## DIRECTIONS FOR THIS TASK
Transcribe only the lines between the first line of the records and the line containing "表3四种算法分割图与第二张自然图像间的结构相似性", inclusive, exactly as written.
--- EXTRACTED INFORMATION Enclosed Below ---
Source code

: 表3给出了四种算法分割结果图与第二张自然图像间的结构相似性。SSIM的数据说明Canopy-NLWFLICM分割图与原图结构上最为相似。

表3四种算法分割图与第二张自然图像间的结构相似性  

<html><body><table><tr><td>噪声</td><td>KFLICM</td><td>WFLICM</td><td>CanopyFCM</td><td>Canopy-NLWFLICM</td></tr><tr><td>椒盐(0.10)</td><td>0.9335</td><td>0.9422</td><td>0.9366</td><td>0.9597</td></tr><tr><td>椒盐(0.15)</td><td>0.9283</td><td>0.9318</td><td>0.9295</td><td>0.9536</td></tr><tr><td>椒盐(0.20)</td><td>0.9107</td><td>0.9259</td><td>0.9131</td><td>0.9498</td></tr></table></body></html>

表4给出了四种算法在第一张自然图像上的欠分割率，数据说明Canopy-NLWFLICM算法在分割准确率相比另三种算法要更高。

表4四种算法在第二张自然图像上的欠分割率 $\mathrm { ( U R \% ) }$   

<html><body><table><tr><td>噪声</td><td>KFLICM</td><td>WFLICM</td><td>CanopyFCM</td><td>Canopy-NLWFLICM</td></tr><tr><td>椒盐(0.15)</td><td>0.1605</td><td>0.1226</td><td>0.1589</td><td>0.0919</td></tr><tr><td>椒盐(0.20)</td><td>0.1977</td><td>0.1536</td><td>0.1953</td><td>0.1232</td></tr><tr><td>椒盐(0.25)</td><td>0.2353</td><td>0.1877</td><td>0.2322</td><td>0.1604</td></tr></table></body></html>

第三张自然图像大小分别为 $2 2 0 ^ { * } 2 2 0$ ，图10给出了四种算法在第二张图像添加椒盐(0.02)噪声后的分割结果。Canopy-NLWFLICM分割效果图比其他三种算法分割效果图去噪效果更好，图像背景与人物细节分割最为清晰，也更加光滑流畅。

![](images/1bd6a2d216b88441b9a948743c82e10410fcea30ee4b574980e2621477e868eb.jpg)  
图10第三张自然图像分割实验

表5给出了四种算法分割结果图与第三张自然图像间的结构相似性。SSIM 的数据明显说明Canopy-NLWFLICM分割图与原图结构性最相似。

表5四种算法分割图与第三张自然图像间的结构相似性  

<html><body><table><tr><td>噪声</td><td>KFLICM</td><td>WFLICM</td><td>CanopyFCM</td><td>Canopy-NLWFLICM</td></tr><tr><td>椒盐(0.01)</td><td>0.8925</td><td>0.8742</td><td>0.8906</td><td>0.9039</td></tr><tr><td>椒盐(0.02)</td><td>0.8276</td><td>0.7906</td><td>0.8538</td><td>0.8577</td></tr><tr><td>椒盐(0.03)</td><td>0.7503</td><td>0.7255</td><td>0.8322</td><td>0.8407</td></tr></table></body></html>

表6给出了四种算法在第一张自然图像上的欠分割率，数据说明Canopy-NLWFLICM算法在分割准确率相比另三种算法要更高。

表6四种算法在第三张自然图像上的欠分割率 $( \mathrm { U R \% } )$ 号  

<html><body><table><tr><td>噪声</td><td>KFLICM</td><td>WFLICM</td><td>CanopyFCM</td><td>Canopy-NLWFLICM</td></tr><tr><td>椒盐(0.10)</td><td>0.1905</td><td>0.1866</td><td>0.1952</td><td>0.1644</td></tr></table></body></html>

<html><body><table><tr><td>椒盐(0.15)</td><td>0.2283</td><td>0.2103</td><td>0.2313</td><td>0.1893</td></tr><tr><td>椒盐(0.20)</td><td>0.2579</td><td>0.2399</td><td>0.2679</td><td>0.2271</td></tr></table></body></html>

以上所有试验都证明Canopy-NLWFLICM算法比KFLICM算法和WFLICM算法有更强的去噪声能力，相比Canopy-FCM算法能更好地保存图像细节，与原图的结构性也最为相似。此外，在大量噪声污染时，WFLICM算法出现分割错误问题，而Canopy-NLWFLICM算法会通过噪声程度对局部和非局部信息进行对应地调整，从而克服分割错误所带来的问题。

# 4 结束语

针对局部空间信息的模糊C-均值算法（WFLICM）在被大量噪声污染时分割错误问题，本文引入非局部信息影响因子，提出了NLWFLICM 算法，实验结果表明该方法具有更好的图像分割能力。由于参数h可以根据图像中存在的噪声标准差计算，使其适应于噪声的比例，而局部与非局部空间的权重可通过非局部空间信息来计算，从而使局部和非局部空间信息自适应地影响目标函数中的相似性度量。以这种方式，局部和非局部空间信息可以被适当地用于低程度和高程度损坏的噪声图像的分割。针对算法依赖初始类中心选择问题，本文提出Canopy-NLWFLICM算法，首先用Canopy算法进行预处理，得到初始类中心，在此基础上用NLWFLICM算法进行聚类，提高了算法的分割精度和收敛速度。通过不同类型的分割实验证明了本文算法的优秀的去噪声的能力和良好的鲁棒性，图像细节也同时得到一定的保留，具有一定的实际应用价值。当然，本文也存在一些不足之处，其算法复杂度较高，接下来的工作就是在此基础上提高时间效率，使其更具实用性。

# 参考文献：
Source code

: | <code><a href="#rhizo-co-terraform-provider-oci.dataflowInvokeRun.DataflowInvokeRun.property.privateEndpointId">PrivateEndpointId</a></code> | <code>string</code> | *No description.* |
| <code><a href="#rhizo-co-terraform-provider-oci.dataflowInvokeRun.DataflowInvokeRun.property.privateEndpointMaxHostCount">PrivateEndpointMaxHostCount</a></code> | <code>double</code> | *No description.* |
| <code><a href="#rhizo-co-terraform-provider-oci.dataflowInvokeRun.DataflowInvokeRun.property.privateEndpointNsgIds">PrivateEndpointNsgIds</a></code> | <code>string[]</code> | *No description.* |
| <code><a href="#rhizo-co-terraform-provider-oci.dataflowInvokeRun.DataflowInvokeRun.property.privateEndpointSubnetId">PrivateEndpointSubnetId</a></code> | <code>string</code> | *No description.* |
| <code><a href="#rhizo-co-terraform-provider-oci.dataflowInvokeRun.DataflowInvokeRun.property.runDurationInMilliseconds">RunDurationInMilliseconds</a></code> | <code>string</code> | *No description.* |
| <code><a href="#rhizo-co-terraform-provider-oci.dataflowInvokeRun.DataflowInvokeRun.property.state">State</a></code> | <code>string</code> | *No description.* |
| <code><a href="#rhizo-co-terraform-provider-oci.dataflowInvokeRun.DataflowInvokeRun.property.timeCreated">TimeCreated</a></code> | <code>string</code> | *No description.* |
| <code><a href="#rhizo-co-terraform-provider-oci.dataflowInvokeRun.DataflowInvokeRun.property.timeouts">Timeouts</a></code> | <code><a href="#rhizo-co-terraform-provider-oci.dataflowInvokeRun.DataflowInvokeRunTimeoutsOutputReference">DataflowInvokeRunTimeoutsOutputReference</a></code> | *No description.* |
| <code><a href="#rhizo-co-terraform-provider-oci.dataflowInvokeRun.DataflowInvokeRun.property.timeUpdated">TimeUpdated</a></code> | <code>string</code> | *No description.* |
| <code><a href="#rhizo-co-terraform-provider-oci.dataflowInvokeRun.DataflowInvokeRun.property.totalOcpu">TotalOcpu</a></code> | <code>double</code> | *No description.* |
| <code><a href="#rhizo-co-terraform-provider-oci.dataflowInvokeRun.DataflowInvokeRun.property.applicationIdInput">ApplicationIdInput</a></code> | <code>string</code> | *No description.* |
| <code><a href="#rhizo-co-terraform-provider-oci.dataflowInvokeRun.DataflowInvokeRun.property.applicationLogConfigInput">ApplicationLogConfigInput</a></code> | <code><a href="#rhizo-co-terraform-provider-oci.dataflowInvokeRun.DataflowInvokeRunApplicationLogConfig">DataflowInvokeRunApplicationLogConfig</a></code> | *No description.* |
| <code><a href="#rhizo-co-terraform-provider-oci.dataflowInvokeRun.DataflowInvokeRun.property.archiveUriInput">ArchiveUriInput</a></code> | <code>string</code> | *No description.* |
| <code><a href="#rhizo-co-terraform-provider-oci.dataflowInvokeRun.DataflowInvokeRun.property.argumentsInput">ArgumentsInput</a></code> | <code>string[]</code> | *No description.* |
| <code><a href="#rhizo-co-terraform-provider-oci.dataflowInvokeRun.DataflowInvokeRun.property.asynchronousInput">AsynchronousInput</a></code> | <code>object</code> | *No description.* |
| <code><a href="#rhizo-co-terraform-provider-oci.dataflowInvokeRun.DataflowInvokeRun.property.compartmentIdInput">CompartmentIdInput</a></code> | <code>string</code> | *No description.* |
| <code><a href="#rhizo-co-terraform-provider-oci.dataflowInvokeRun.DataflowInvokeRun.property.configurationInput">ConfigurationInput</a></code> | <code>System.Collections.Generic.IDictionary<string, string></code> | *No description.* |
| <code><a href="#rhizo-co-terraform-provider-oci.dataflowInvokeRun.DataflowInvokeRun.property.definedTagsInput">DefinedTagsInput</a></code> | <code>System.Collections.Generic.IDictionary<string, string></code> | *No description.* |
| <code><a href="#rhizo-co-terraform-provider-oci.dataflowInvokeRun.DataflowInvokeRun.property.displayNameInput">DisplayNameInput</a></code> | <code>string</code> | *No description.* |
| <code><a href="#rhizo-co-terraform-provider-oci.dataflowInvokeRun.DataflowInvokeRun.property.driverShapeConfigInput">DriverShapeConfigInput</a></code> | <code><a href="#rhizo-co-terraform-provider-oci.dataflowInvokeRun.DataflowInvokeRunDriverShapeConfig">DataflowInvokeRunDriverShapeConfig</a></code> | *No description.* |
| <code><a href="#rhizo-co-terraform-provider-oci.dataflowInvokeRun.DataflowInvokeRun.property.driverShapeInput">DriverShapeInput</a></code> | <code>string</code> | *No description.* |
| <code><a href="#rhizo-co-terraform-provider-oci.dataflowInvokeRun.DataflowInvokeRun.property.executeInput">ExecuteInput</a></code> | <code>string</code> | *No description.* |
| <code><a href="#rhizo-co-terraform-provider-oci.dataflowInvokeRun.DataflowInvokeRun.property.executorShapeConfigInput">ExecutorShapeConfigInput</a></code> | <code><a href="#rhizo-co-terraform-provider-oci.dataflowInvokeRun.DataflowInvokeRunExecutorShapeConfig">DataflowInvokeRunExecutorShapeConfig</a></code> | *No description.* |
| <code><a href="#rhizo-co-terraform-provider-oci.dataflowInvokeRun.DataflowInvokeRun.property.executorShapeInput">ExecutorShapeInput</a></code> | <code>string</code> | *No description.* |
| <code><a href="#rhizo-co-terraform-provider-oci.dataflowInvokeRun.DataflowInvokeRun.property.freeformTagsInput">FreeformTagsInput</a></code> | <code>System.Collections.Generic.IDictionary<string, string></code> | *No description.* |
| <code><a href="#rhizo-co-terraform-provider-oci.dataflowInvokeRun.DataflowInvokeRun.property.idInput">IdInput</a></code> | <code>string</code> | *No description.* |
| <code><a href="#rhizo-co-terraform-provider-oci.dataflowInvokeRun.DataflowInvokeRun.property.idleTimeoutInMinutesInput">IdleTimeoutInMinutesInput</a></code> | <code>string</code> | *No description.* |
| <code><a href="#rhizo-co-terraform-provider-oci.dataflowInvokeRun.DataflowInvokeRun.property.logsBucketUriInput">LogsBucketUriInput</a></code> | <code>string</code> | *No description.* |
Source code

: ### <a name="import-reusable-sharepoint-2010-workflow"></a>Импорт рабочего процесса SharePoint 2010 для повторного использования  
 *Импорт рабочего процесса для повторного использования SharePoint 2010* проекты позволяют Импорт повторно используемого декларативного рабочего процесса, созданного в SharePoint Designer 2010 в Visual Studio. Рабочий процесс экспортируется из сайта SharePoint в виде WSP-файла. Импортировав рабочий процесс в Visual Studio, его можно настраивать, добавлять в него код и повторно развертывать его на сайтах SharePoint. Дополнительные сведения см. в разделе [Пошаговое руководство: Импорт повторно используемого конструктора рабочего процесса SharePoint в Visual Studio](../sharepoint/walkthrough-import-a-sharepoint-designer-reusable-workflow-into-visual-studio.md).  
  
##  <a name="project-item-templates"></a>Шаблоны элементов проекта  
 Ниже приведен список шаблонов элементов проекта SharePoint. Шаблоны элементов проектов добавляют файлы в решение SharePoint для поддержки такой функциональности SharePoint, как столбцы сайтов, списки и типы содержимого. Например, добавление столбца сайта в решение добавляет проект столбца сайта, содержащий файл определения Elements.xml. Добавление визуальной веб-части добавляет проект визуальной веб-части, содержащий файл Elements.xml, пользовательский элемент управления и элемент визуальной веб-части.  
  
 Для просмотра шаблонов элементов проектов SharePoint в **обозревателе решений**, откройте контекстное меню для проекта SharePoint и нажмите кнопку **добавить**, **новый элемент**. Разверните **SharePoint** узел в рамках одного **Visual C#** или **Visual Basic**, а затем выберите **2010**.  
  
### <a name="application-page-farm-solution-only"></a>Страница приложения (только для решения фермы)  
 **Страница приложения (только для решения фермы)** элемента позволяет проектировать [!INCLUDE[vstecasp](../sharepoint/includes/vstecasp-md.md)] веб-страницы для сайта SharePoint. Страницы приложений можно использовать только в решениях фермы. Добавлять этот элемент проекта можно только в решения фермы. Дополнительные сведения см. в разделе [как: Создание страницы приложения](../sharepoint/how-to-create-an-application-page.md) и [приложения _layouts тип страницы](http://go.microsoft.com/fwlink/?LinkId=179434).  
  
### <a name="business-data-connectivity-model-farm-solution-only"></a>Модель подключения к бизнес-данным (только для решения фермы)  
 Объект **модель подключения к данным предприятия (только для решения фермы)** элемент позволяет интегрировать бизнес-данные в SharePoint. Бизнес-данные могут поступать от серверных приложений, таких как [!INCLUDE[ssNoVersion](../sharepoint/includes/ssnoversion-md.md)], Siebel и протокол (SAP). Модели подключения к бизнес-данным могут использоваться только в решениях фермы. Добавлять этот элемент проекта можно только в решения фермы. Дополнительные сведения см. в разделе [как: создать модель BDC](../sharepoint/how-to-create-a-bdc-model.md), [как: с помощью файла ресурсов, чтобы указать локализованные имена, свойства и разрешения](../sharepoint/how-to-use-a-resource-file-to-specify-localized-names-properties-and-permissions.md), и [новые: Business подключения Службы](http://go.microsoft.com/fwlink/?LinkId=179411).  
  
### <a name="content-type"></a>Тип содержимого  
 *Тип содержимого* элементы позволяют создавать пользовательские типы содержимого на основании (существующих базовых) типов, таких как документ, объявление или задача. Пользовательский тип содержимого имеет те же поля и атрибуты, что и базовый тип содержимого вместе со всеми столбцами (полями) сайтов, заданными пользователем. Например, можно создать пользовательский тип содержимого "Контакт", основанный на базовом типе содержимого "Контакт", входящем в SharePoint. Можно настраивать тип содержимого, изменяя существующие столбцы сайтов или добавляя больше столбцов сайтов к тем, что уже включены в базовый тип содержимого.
--- End of Enclosed EXTRACTED INFORMATION ---
## FINISHED TASK
Source code

: 表3给出了四种算法分割结果图与第二张自然图像间的结构相似性。SSIM的数据说明Canopy-NLWFLICM分割图与原图结构上最为相似。

表3四种算法分割图与第二张自然图像间的结构相似性  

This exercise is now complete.